The lawyer Ramon Bentivenha continued the defense:
“Renato wasn’t even in the square (Praça do Gaúcho) at the time of the supposed rift, at 7:00 pm he was coming back from Prudentópolis.” To get to the bottom of the facts, Renato’s lawyers are demanding that city make images from security cameras in the vicinity available for analysis.
Yet another detail that supports the idea that the assault and charges against Freitas may have been politically motivated is the fact that another black activist was also arrested just a few days before the assault on Freitas. During the September 7th Independence Day March, Edna Dantas, another candidate for state congress, along with two other activists were arrested.
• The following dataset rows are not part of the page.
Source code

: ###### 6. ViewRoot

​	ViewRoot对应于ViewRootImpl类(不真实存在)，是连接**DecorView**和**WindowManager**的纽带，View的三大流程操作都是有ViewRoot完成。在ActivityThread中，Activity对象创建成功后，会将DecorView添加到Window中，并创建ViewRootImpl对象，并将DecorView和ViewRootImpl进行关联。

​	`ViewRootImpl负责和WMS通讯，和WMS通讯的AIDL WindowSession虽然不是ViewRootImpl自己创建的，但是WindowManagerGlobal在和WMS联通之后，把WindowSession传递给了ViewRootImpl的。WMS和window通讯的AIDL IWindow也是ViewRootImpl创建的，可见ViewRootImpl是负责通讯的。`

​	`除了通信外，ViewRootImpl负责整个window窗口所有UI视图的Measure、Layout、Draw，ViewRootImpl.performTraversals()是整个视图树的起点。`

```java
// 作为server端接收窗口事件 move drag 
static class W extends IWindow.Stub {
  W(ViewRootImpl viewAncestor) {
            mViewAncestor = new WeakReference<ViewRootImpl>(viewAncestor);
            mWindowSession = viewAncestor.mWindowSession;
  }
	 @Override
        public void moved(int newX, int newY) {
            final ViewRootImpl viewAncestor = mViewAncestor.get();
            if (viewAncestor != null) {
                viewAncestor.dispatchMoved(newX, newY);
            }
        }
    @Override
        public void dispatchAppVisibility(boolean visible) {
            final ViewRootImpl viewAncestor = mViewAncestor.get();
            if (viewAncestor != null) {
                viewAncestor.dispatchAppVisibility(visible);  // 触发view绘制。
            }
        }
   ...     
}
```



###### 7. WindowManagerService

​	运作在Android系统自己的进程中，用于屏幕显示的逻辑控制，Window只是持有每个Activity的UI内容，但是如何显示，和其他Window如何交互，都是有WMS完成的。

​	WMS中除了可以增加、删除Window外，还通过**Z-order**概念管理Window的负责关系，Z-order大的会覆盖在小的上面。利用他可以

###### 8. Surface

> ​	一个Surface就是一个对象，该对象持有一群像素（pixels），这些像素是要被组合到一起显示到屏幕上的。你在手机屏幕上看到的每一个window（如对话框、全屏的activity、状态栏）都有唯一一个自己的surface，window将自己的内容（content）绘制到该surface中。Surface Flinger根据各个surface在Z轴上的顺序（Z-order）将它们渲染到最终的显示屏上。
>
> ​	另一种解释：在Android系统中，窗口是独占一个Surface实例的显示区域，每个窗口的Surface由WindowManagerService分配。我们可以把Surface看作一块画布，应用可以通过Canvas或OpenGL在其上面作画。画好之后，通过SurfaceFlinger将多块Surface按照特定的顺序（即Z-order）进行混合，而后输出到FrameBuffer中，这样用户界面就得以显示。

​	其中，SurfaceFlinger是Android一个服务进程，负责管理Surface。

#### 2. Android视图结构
During the march, the militants wore t-shirts and screamed “Free Lula” in support of embattled, imprisoned former president Lula da Silva.
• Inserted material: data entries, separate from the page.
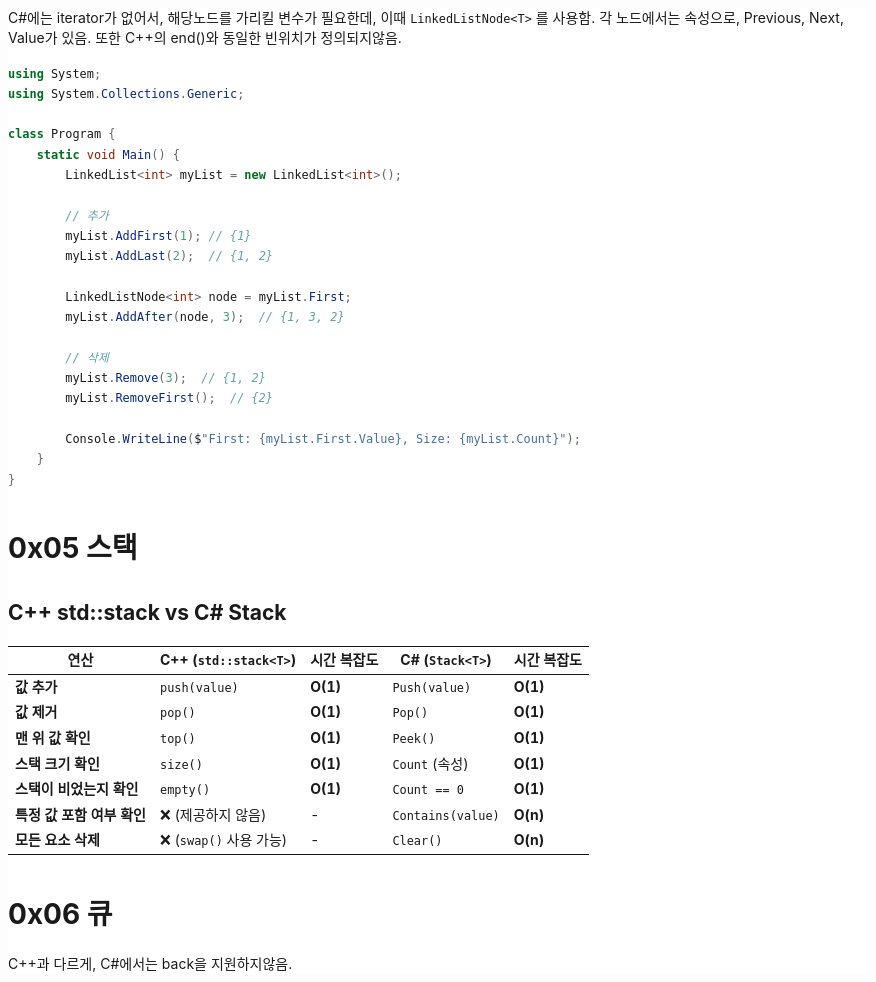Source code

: C#에는 iterator가 없어서, 해당노드를 가리킬 변수가 필요한데, 이때 `LinkedListNode<T>` 를 사용함.
각 노드에서는 속성으로, Previous, Next, Value가 있음.
또한 C++의 end()와 동일한 빈위치가 정의되지않음.

```C#
using System;
using System.Collections.Generic;

class Program {
    static void Main() {
        LinkedList<int> myList = new LinkedList<int>();

        // 추가
        myList.AddFirst(1); // {1}
        myList.AddLast(2);  // {1, 2}

        LinkedListNode<int> node = myList.First;
        myList.AddAfter(node, 3);  // {1, 3, 2}

        // 삭제
        myList.Remove(3);  // {1, 2}
        myList.RemoveFirst();  // {2}

        Console.WriteLine($"First: {myList.First.Value}, Size: {myList.Count}");
    }
}
```

# 0x05 스택

## C++ std::stack vs C# Stack<T>

| 연산                       | C++ (`std::stack<T>`)   | 시간 복잡도 | C# (`Stack<T>`)   | 시간 복잡도 |
| -------------------------- | ----------------------- | ----------- | ----------------- | ----------- |
| **값 추가**                | `push(value)`           | **O(1)**    | `Push(value)`     | **O(1)**    |
| **값 제거**                | `pop()`                 | **O(1)**    | `Pop()`           | **O(1)**    |
| **맨 위 값 확인**          | `top()`                 | **O(1)**    | `Peek()`          | **O(1)**    |
| **스택 크기 확인**         | `size()`                | **O(1)**    | `Count` (속성)    | **O(1)**    |
| **스택이 비었는지 확인**   | `empty()`               | **O(1)**    | `Count == 0`      | **O(1)**    |
| **특정 값 포함 여부 확인** | ❌ (제공하지 않음)      | -           | `Contains(value)` | **O(n)**    |
| **모든 요소 삭제**         | ❌ (`swap()` 사용 가능) | -           | `Clear()`         | **O(n)**    |

# 0x06 큐

C++과 다르게, C#에서는 back을 지원하지않음.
Da Silva, forever linked to his PT party, has been imprisoned in Curitiba for more than five months but still battling with the courts to be able to compete in October elections. “Free Lula” has been a battle cry for PT supporters who want to see the return of the two-term president to the Palácio do Planalto, the official headquarters of the Brazilian president in the capital city of Brasília. Although the UN has publicly supported the legal right of da Silva being allowed to run, after five months of legal haggling, da Silva recently passed the baton to his VP running mate, Fernando Haddad, to represent the PT in the election. According to a Vox Populi poll, when associating Haddad directly with Lula, the former São Paulo mayor would be the leader of intended votes, surpassing controversial PSL candidate, Jair Bolsonaro who was recently stabbed in a campaign event in Minas Gerais, and had been the leader up to this point.
The recent attacks and arrest of Freitas and Dantas seem to be clear demonstrations of anti-PT actions and forces that don’t want to see the possible rise of another PT government that ruled Brazil for 14 years from 2002 to 2016 through the two term presidency of da Silva and the term and a half of his successor, Dilma Rousseff, before she was removed from office in a controversial impeachment.
In terms of Renato Freitas, it may seem strange to have two vastly different interpretations of what happened to him in a recent run-in with police, but in today’s political environment, it’s not surprising. And the timing and facts surrounding both cases (Freitas and Dantas) weren’t lost on Dr. Rosinha, the PT’s candidate for governor of the state of Paraná. Rosinha clearly laid out his sentiments on the events in an official statement released shortly after Freitas was hospitalized:
“On this Sunday night, 09, the candidate for deputy for the PT Paraná, Renato Almeida Freitas, was leafletting in downtown Curitiba and was attacked by the Municipal Guard that attacked him with rubber bullets and arrested him. No reason for the arrest or police violence. Likewise, on the 7th, during the civic parade, Edna Dantas, a candidate for state deputy for PT PR, held a demonstration for the release of President Lula, along with other party members and was beaten and detained by the police. In both cases, the only explanation for the persecution is that both are black, from the PT and social movements. What we are seeing is a frightening, rising wave of violence and persecution to those who demonstrate and fight for the oppressed. There were no worries about the buses of President Lula’s Caravan that were targeted, we have come to six months without knowing who killed Marielle and the judiciary also determined that we cannot express our support for Lula. I was following today, as soon as I learned, the progress of Renato’s arbitrary arrest. As I will be requesting from now an investigation on the deviation of police function in both cases. I am on the side of Democracy and therefore struggling against the state of exception in which we live. Stop the persecution! Enough with the violence! – DR ROSINHA, President of the PT in Paraná”
Nationwide elections in Brazil are scheduled for October 7th.